- Hung Liu
In 1991 my San Francisco dealer, Rena Bransten, purchased a painting of mine and donated it to the San José Museum of Art (SJMA). I had been in the Bay Area about a year, a newly hired professor at Mills College in Oakland. Though my career was picking up, museums seemed out of reach to me—I could visit them, but I had no thought of seeing my own works there hanging next to those of so many great and famous artists. When Rena invited me to visit SJMA and see the painting she’d donated, I was pleased but also curious to see what it would look like in an actual museum.
It looked good.
In fact, it looked better than it had in my studio. Called A Tale of Two Women (1991), it depicts a wealthy Chinese woman sitting at a dressing table having her hair brushed by a servant who stands behind her, both women looking into a mirror. In a reversal of mobility, the upper-class woman had tiny bound feet, while the servant’s feet are naturally sized.

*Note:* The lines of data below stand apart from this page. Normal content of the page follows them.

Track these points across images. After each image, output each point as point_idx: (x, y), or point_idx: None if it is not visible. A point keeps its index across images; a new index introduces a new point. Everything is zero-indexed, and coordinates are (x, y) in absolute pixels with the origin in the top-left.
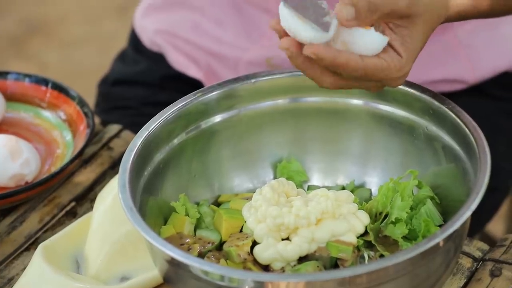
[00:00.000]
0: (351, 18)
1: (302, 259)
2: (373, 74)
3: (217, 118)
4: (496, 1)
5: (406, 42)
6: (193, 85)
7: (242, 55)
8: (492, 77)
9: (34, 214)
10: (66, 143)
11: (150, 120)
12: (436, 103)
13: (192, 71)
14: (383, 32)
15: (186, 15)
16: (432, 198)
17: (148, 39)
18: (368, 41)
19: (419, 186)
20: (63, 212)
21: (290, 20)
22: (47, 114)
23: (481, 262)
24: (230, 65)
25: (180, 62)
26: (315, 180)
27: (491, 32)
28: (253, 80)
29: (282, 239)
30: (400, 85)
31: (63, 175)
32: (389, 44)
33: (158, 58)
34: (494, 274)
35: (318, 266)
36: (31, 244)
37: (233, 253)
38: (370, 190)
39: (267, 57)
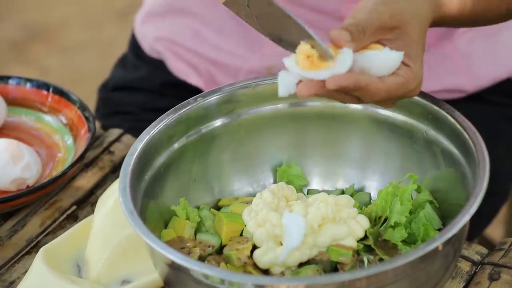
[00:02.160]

Somehow, seeing the painting in the Museum formalized the relationship between the two women, the way a shrine might. Their “tale” was clearer too: rich and poor, yes, but also made equal in front of an audience, which suddenly included me. A museum frames an artist’s work in elaborate ways—as architecture, in space, socially—setting it apart from the more private, organic processes of the studio and claiming it from the artist’s imagination on behalf of the museum-going public. When I first saw A Tale of Two Women on public view at SJMA I felt I was seeing it for the first time.
But not the last.
Since then, the Museum has continued to collect my works, and now it maintains one of the largest collections in the nation. Of course, I am grateful. More than that, though, I am proud that such an institution has seen fit to collect my works in depth, since a museum is where an artist can see the full range of her practice. Paintings are produced in the studio as mostly a private matter. In a museum they come to life in relation to other art by other artists, and by engaging an increasingly diverse public audience. They find their place in the public imagination.
They are home.
By donating an early painting to the SJMA, Rena started a decades-long gathering of paintings from across my career that, in retrospect, was prescient. Looking back, I know that I am home too.